Djashim rougit jusqu’aux oreilles, frétillant de plaisir à ces paroles. Shari s’était cependant déjà tournée vers ses compagnons, et leur parla en Dûeni.

– Ce qu’a entendu le jeune Djashim pourrait se révéler fondamental, et je n’ai aucune raison de mettre sa parole en doute. L’homme dont il a surpris la conversation est, selon toute vraisemblance, Amas’îr, le bras droit de Shayginac, que le sénateur charge en général d’exécuter ses basses besognes. La famille de Shayginac et celle du magister sont rivales depuis des années, rivalité qui alimente une vendetta souvent sanglante. Amas’îr est soupçonné d’avoir tué plusieurs membres de la famille du magister, agissant sous les ordres de Shayginac. Bien sûr, personne n’en a la moindre preuve, mais le sénateur est le seul à avoir un mobile. Si Amas’îr et son maître élaborent des plans secrets, il faut absolument prévenir le magister…

Le mage, Domiel, prit alors la parole.

– C’est en effet une nouvelle inquiétante, Shari, mais nous ne pouvons pas agir sans en savoir plus. Pour quelle raison Shayginac s’en prendrait-il au magister maintenant ? A-t’il des alliés que nous ignorons ? Pour être plus précis, faut-il y voir la main d’Oeklos ? L’affaire pourrait-être bien plus grave qu’une simple vendetta.

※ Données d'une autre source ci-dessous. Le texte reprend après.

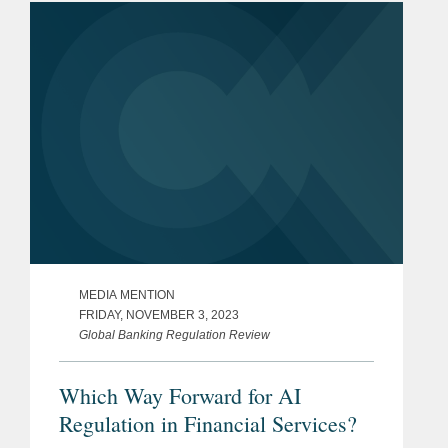
MEDIA MENTION
FRIDAY, NOVEMBER 3, 2023
Global Banking Regulation Review
Which Way Forward for AI
Regulation in Financial Services?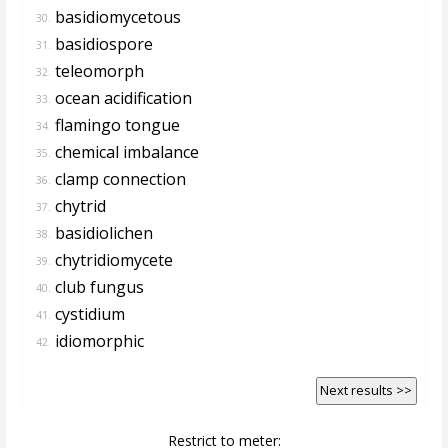
basidiomycetous
30.
basidiospore
31.
teleomorph
32.
ocean acidification
33.
flamingo tongue
34.
chemical imbalance
35.
clamp connection
36.
chytrid
37.
basidiolichen
38.
chytridiomycete
39.
club fungus
40.
cystidium
41.
idiomorphic
42.
Next results >>
Restrict to meter: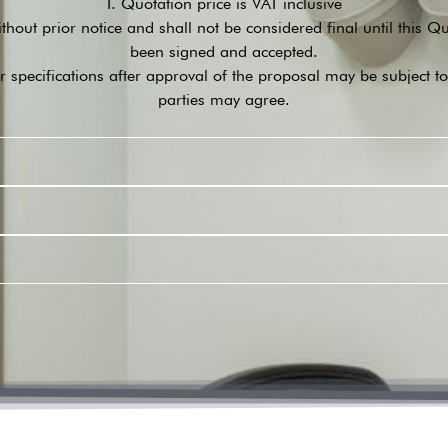
I. Quotation price is VAT inclusive
ithout prior notice and shall not be considered final until this 
been signed and accepted.
r specifications after approval of the proposal may be subject t
parties may agree.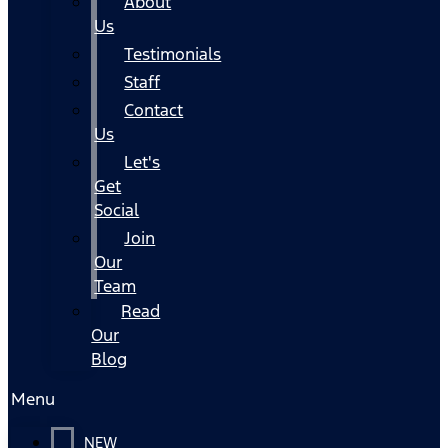
About
Us
Testimonials
Staff
Contact
Us
Let's
Get
Social
Join
Our
Team
Read
Our
Blog
Menu
NEW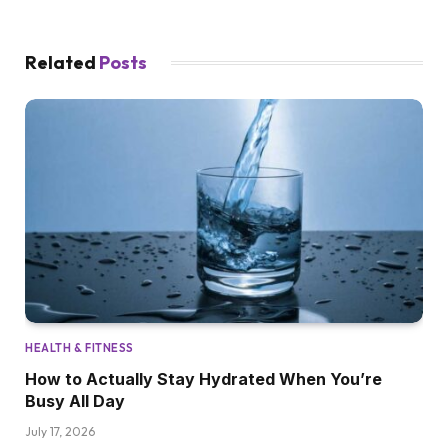
Related
Posts
HEALTH & FITNESS
How to Actually Stay Hydrated When You’re
Busy All Day
July 17, 2026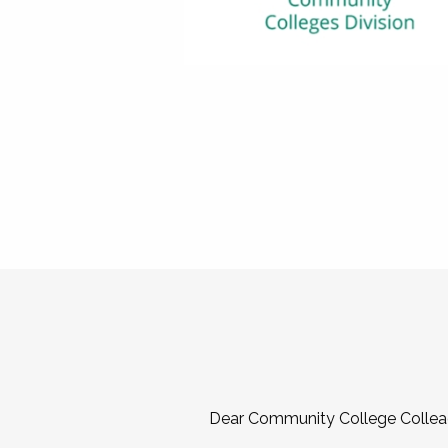
Dear Community College Collea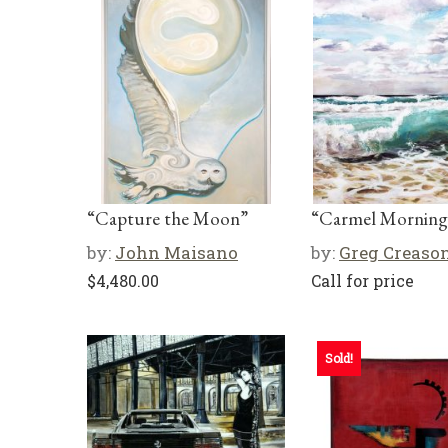
“Capture the Moon”
“Carmel Morning
by:
John Maisano
by:
Greg Creaso
$
4,480.00
Call for price
Sold!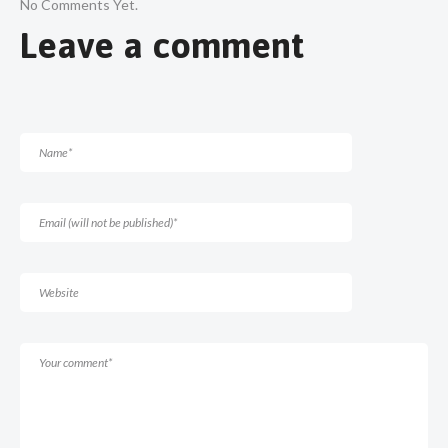
No Comments Yet.
Leave a comment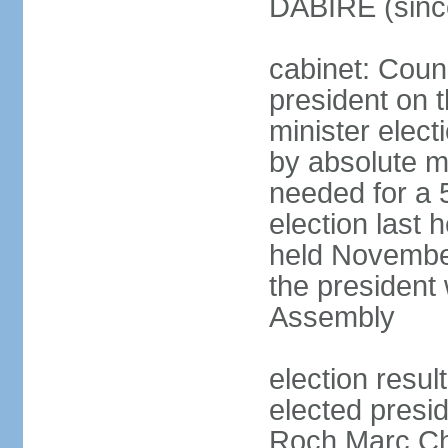
DABIRE (sinc
cabinet: Counc
president on 
minister elect
by absolute ma
needed for a 5
election last
held November
the president 
Assembly
election resu
elected presid
Roch Marc Ch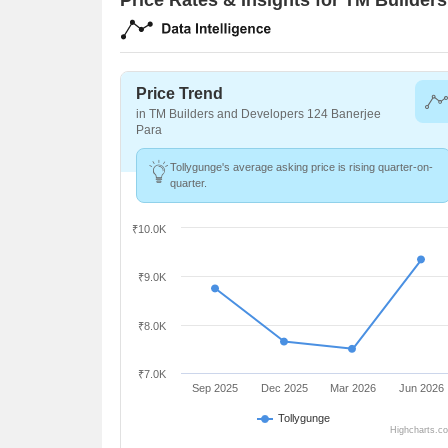
Price Trend
in TM Builders and Developers 124 Banerjee
Para
Tollygunge's average asking price is rising quarter-on-
quarter.
₹10.0K
₹9.0K
₹8.0K
₹7.0K
Sep 2025
Dec 2025
Mar 2026
Jun 2026
Tollygunge
Highcharts.c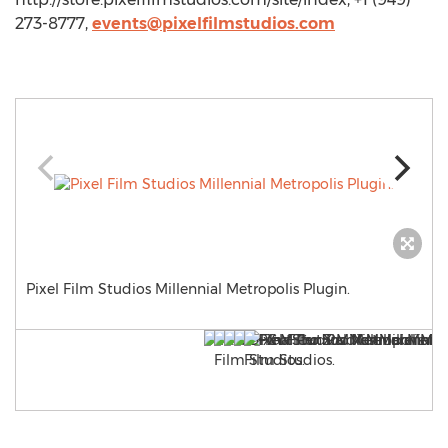
273-8777,
events@pixelfilmstudios.com
Pixel Film Studios Millennial Metropolis Plugin.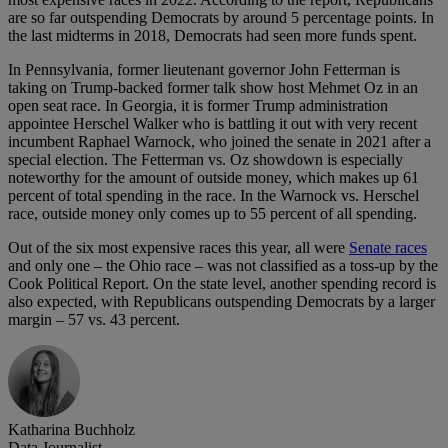
are so far outspending Democrats by around 5 percentage points. In
the last midterms in 2018, Democrats had seen more funds spent.
In Pennsylvania, former lieutenant governor John Fetterman is
taking on Trump-backed former talk show host Mehmet Oz in an
open seat race. In Georgia, it is former Trump administration
appointee Herschel Walker who is battling it out with very recent
incumbent Raphael Warnock, who joined the senate in 2021 after a
special election. The Fetterman vs. Oz showdown is especially
noteworthy for the amount of outside money, which makes up 61
percent of total spending in the race. In the Warnock vs. Herschel
race, outside money only comes up to 55 percent of all spending.
Out of the six most expensive races this year, all were
Senate races
and only one – the Ohio race – was not classified as a toss-up by the
Cook Political Report. On the state level, another spending record is
also expected, with Republicans outspending Democrats by a larger
margin – 57 vs. 43 percent.
Katharina Buchholz
Data Journalist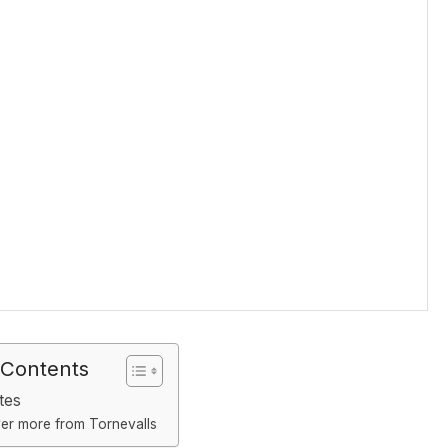
 Contents
tes
er more from Tornevalls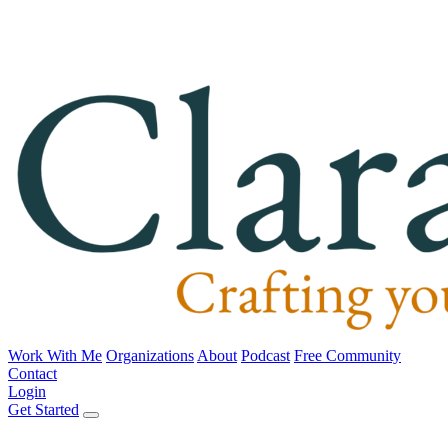
Work With Me
Organizations
About
Podcast
Free Community
Contact
Login
Get Started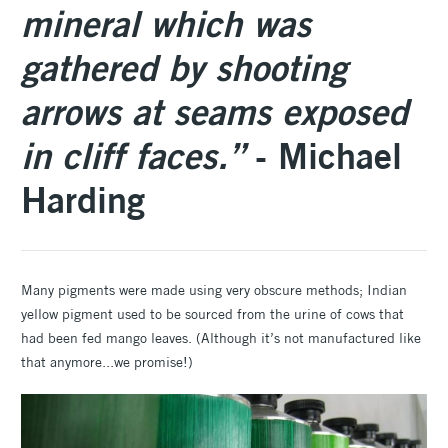
mineral which was
gathered by shooting
arrows at seams exposed
in cliff faces.”
- Michael
Harding
Many pigments were made using very obscure methods; Indian
yellow pigment used to be sourced from the urine of cows that
had been fed mango leaves. (Although it’s not manufactured like
that anymore...we promise!)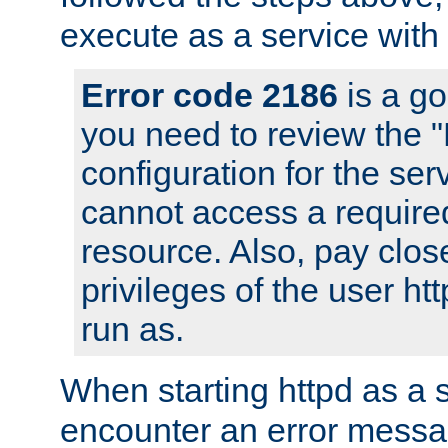
execute as a service with
Error code 2186
is a go
you need to review the 
configuration for the ser
cannot access a require
resource. Also, pay close
privileges of the user ht
run as.
When starting httpd as a 
encounter an error messa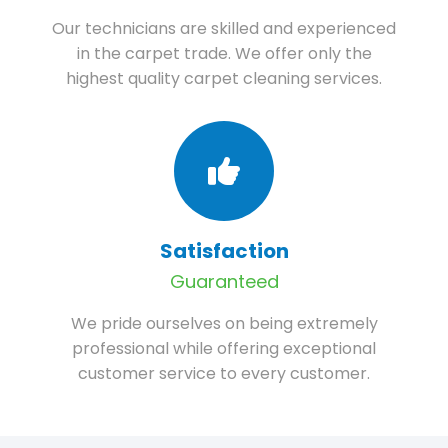
Our technicians are skilled and experienced
in the carpet trade. We offer only the
highest quality carpet cleaning services.
Satisfaction
Guaranteed
We pride ourselves on being extremely
professional while offering exceptional
customer service to every customer.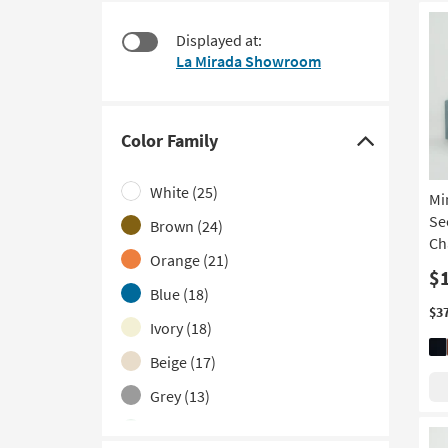
starting
to
at
look
Displayed at:
$1,480
at
La Mirada Showroom
our
Trending
Searches.
Color Family
Click
here
White
(25)
Mi
to
Se
hide
Brown
(24)
Ch
the
Orange
(21)
Color
$
Blue
(18)
Family
$3
filter
Ivory
(18)
options
Beige
(17)
Grey
(13)
Green
(9)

– Je suis bien de votre avis, Domiel, et c’est bien pour cela que j’ai demandé à Djashim de rester. Il connaît la ville comme sa poche, et pourra en découvrir bien plus que nous sur ce complot.

– Vous êtes sûr que nous pouvons confier une telle mission à ce jeune garçon ? demanda alors Aridel, l’Omirelin. Ce n’est pas sans danger…

– Personne ne fera attention à un gamin des rues Aridel, et je suis sûr que Djashim a conscience des risques. Il est très débrouillard et je lui fais totalement confiance. De plus, ce n’est pas la première fois que je fais appel à lui pour des missions de renseignement de ce genre.

Shari se tourna alors vers le jeune garçon.

– Qu’en pense-tu Djashim ? demanda t’elle alors en Sorûeni. Acceptes-tu de nous aider à en savoir plus sur ce que tu as découvert ?

Djashim se leva d’un bond. Une aventure en perspective pour aider la sénatrice ? Bien sûr qu’il était partant. Et il avait déjà une idée de l’endroit où il pouvait commencer.